Voters reacted so negatively because the government's parsimony coincided with a wave of job cuts that have helped raise the unemployment rate to 9.6 percent.
German officials said the change in long-term benefits was intended to discourage able-bodied people from permanently opting out of the work force. But other benefits are also available, and it is unclear whether some people might still get paid more not to work rather than to find a new job.
"This is a difficult question that occupies us as well," said Eugen Spitznagel, a researcher at the state-run Institute of Employment Research in Nuremberg. "It's a hypothesis that is plausible, but difficult to prove. We don't have the empirical data yet to answer it directly."
France might be the cushiest alternative of all, however. France not only offers generous compensation, but it has yet to organize an efficient network of job training and placement centers. So in pratcical terms, the most an out-of-work person has to do to maintain benefits, Mr. Grubb said, is to call in every six months to confirm that no new job has been found.
The French government is trying to change this laissez-faire approach - in part by adding yet another benefit. Prime Minister Dominique de Villepin has proposed giving the unemployed a bonus of 1,000 euros, or about $1,200, for taking a job, even as the government weighs a three-strikes rule, under which jobless people would lose their unemployment compensation if they turned down three job offers.

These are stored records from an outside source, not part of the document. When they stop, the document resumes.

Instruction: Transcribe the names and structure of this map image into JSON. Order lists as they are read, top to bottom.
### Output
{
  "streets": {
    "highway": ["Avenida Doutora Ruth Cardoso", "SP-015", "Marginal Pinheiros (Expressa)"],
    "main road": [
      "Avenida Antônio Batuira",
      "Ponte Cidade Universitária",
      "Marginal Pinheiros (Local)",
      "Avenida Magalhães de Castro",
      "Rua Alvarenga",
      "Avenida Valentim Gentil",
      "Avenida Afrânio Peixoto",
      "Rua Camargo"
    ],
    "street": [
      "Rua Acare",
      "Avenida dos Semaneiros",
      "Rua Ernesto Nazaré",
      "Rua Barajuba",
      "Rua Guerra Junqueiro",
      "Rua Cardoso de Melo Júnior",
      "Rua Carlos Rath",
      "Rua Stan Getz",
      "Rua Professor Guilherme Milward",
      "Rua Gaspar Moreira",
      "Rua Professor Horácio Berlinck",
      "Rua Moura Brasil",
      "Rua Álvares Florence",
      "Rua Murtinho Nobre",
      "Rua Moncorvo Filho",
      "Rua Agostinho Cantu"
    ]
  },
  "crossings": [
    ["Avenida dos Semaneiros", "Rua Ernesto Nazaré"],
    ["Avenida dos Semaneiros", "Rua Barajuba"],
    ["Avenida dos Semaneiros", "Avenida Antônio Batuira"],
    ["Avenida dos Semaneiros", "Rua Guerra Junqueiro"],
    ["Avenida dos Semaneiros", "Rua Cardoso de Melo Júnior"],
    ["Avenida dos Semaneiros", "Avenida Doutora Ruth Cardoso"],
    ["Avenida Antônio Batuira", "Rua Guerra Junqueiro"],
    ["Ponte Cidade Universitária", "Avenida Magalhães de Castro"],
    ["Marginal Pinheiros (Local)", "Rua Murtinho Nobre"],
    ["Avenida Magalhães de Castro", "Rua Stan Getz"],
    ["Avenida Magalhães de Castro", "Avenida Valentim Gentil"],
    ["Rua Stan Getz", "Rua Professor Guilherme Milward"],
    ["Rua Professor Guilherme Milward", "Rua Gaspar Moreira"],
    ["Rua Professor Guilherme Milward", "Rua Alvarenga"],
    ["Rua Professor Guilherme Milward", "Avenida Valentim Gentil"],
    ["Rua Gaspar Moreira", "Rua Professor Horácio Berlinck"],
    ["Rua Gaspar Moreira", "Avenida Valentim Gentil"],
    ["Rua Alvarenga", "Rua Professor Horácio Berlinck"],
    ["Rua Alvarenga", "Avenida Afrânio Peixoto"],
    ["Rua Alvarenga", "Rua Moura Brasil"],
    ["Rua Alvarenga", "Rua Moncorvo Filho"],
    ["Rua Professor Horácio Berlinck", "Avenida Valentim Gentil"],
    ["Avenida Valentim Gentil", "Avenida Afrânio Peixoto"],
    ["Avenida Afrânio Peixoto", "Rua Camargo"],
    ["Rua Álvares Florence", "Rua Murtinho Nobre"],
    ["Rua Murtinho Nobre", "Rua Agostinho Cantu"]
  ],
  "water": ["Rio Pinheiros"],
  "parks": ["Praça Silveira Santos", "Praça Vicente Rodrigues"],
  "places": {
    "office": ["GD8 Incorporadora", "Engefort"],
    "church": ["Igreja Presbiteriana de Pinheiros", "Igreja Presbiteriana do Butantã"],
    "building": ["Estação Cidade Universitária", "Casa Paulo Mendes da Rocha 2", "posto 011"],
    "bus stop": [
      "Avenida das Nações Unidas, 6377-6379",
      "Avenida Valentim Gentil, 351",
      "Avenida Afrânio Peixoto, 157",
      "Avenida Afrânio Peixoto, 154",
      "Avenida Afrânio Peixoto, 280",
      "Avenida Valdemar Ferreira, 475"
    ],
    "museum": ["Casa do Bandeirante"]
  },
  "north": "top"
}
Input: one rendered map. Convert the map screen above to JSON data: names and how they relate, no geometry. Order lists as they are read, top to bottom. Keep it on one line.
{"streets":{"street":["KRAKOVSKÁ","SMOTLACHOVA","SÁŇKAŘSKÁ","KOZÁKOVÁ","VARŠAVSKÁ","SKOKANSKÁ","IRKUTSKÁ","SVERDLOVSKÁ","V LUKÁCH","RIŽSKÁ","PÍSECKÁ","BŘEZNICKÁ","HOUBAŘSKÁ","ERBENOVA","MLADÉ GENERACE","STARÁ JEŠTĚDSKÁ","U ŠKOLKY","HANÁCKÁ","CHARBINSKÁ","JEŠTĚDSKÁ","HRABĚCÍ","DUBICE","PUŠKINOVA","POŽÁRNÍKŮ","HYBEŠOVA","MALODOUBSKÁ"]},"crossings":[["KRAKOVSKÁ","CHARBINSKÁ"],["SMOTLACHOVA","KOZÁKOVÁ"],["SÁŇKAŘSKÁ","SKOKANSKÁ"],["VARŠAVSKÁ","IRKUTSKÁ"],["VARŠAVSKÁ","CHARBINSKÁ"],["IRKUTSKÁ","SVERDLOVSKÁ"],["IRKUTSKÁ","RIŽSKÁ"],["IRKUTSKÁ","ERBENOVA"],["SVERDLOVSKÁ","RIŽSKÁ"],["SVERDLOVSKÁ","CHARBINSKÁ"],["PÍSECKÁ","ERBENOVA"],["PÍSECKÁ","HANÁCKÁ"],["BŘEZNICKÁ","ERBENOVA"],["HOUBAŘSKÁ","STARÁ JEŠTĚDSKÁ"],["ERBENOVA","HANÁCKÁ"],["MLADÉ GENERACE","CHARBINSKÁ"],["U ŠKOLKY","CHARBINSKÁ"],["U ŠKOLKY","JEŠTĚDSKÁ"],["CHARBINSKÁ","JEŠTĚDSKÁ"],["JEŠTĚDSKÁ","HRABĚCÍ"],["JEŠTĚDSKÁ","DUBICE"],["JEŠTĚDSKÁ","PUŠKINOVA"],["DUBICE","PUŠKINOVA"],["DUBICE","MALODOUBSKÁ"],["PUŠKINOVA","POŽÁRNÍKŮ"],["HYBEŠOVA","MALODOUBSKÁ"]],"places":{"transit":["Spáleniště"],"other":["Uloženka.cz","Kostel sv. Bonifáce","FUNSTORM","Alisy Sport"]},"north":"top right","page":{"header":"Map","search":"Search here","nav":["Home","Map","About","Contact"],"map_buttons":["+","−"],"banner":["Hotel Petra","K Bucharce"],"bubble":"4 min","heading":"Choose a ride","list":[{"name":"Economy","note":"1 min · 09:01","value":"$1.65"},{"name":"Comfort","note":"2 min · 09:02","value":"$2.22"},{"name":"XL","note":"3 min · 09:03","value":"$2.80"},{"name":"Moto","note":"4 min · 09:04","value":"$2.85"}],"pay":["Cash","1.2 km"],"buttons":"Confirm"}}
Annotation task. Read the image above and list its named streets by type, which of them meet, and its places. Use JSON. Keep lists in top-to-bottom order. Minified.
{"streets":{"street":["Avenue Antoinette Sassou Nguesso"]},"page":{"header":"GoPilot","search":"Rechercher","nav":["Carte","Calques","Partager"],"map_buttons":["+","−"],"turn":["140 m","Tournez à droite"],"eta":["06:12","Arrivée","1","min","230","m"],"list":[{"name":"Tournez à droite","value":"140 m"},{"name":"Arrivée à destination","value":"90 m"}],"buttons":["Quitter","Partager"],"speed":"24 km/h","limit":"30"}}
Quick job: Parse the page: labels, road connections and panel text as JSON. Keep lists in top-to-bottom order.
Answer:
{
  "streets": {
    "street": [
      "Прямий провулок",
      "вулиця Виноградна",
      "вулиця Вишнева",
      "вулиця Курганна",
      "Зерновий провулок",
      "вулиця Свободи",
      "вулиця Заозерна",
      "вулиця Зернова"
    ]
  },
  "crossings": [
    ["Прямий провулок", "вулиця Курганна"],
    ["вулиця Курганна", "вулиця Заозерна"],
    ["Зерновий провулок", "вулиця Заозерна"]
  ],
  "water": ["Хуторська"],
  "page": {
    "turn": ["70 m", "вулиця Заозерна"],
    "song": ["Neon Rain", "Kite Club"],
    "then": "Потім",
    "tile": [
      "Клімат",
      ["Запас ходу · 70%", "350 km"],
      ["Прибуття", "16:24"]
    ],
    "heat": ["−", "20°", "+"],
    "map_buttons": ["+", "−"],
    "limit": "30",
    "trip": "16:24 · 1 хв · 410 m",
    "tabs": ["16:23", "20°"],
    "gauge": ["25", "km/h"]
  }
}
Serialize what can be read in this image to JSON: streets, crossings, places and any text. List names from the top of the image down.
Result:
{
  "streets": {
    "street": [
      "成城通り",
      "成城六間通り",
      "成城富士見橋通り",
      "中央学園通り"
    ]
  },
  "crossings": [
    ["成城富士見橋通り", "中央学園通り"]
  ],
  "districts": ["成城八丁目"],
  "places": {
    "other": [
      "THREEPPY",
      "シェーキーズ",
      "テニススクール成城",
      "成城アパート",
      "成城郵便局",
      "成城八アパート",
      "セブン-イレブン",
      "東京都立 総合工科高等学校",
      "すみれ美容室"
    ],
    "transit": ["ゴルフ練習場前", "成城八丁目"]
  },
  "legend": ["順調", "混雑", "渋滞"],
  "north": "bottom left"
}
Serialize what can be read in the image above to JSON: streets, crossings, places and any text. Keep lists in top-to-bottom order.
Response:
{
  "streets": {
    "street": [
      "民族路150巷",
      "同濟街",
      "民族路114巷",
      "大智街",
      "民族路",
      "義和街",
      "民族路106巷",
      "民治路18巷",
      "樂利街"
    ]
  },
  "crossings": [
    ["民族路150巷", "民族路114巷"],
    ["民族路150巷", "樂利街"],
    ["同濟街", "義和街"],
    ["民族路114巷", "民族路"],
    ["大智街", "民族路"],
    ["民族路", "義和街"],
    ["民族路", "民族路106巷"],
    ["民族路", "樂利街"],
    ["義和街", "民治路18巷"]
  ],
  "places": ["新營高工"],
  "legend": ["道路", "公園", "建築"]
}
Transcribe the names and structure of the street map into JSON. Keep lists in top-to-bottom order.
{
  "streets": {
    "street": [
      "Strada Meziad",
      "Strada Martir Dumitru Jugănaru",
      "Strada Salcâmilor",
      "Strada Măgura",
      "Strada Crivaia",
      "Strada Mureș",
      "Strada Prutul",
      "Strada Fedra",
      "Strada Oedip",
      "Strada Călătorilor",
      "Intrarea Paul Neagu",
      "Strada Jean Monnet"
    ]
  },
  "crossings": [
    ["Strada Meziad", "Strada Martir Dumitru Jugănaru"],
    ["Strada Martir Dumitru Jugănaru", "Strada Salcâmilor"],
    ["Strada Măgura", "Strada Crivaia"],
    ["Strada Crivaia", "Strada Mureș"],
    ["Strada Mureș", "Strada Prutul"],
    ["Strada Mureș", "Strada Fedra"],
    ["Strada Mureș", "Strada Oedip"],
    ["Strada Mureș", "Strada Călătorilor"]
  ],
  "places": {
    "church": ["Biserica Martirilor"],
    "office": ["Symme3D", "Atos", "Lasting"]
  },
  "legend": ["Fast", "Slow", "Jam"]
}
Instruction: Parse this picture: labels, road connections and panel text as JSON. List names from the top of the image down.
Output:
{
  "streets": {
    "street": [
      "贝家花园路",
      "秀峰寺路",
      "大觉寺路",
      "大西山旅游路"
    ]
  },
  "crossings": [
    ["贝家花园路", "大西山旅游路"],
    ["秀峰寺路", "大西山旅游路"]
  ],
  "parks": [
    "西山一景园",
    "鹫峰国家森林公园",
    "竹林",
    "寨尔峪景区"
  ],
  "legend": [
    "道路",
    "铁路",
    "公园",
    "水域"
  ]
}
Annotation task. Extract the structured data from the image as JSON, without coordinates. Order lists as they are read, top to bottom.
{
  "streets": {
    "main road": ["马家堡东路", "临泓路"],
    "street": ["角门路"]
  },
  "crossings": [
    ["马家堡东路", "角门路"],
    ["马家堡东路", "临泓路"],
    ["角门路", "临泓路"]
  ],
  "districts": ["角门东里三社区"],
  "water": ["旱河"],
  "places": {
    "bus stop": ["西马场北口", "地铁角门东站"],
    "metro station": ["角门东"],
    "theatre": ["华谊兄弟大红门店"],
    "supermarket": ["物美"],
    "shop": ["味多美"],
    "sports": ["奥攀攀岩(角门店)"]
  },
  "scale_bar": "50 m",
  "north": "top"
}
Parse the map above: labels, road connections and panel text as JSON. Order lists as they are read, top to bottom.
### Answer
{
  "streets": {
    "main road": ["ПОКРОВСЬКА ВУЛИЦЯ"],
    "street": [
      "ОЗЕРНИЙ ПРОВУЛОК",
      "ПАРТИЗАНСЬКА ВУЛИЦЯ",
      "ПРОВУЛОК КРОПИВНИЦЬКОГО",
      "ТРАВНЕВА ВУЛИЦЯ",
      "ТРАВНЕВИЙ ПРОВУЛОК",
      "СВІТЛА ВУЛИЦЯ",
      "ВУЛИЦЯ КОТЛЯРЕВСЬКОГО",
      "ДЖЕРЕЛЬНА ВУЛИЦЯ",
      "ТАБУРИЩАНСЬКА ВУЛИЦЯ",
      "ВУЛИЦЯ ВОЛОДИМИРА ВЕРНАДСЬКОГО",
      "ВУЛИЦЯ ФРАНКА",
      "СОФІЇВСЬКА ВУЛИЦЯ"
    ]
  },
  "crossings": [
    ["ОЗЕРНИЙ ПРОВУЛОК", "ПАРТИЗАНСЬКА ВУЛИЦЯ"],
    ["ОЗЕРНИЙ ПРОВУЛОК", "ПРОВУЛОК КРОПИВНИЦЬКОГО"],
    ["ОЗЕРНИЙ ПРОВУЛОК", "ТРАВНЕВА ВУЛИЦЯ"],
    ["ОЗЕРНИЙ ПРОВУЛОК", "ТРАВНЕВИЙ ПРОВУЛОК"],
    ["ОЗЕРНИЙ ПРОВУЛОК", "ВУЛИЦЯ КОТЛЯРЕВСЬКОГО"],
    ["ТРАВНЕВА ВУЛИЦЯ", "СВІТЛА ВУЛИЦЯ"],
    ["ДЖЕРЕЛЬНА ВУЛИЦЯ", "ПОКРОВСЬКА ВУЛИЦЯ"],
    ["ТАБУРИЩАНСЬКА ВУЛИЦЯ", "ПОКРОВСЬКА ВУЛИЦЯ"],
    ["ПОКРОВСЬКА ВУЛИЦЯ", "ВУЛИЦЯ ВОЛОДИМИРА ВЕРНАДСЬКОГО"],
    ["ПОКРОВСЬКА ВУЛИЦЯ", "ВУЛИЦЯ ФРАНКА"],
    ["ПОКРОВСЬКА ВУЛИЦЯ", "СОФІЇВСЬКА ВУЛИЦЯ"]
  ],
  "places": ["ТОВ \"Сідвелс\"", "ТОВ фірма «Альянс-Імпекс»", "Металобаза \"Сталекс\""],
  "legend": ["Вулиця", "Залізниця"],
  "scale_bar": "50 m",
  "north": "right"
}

The French government is also trying to make it easier for small companies to lay off workers. But that proposal provoked thousands of strikers to take to the streets last week in Paris and other cities. Mrs. Merkel floated a similar idea in Germany, and it did her little good at the polls. Still, some European experts say that French and German leaders are at least looking at the heart of the unemployment problem: that companies are not likely to hire more freely unless they can fire more freely.
As Katinka Barysch, the chief economist of the Center for European Reform in London, put it, "the best place to lose your job is in a country where it's easiest to find a new job."